◆ What the task asks ◆
Once the data has been read, print it back in full, exactly.

Structured page parsing data:
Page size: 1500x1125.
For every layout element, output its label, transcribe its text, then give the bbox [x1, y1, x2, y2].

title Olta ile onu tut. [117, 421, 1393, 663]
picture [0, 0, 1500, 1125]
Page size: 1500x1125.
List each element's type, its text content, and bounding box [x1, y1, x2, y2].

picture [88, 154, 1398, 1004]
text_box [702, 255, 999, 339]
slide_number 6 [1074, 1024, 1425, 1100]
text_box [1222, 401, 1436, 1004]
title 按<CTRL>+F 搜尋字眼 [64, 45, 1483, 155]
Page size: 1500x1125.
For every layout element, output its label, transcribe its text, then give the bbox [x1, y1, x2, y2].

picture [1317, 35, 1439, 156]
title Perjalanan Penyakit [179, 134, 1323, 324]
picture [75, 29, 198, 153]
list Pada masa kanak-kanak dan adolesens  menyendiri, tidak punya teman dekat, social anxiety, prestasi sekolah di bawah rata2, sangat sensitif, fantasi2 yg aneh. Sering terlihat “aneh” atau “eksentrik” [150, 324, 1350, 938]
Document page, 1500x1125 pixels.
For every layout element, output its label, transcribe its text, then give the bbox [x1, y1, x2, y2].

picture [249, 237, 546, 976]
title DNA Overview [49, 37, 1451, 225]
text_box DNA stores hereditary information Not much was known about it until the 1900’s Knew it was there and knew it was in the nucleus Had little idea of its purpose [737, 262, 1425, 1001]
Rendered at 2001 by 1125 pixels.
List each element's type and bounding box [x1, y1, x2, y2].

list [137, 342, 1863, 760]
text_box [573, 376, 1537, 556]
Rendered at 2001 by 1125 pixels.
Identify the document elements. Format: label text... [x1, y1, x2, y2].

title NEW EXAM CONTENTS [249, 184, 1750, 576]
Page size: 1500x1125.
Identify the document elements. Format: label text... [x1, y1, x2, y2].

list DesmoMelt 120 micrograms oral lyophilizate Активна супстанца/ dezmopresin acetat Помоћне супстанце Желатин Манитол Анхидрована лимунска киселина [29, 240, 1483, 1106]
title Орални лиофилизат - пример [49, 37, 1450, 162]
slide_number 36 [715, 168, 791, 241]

◆ Written reply ◆
Page size: 1500x1125.
For every layout element, output its label, transcribe its text, then give the bbox [x1, y1, x2, y2].

title Olta ile onu tut. [117, 421, 1393, 663]
picture [0, 0, 1500, 1125]
Page size: 1500x1125.
List each element's type, its text content, and bounding box [x1, y1, x2, y2].

picture [88, 154, 1398, 1004]
text_box [702, 255, 999, 339]
slide_number 6 [1074, 1024, 1425, 1100]
text_box [1222, 401, 1436, 1004]
title 按<CTRL>+F 搜尋字眼 [64, 45, 1483, 155]
Page size: 1500x1125.
For every layout element, output its label, transcribe its text, then give the bbox [x1, y1, x2, y2].

picture [1317, 35, 1439, 156]
title Perjalanan Penyakit [179, 134, 1323, 324]
picture [75, 29, 198, 153]
list Pada masa kanak-kanak dan adolesens  menyendiri, tidak punya teman dekat, social anxiety, prestasi sekolah di bawah rata2, sangat sensitif, fantasi2 yg aneh. Sering terlihat “aneh” atau “eksentrik” [150, 324, 1350, 938]
Document page, 1500x1125 pixels.
For every layout element, output its label, transcribe its text, then give the bbox [x1, y1, x2, y2].

picture [249, 237, 546, 976]
title DNA Overview [49, 37, 1451, 225]
text_box DNA stores hereditary information Not much was known about it until the 1900’s Knew it was there and knew it was in the nucleus Had little idea of its purpose [737, 262, 1425, 1001]
Rendered at 2001 by 1125 pixels.
List each element's type and bounding box [x1, y1, x2, y2].

list [137, 342, 1863, 760]
text_box [573, 376, 1537, 556]
Rendered at 2001 by 1125 pixels.
Identify the document elements. Format: label text... [x1, y1, x2, y2].

title NEW EXAM CONTENTS [249, 184, 1750, 576]
Page size: 1500x1125.
Identify the document elements. Format: label text... [x1, y1, x2, y2].

list DesmoMelt 120 micrograms oral lyophilizate Активна супстанца/ dezmopresin acetat Помоћне супстанце Желатин Манитол Анхидрована лимунска киселина [29, 240, 1483, 1106]
title Орални лиофилизат - пример [49, 37, 1450, 162]
slide_number 36 [715, 168, 791, 241]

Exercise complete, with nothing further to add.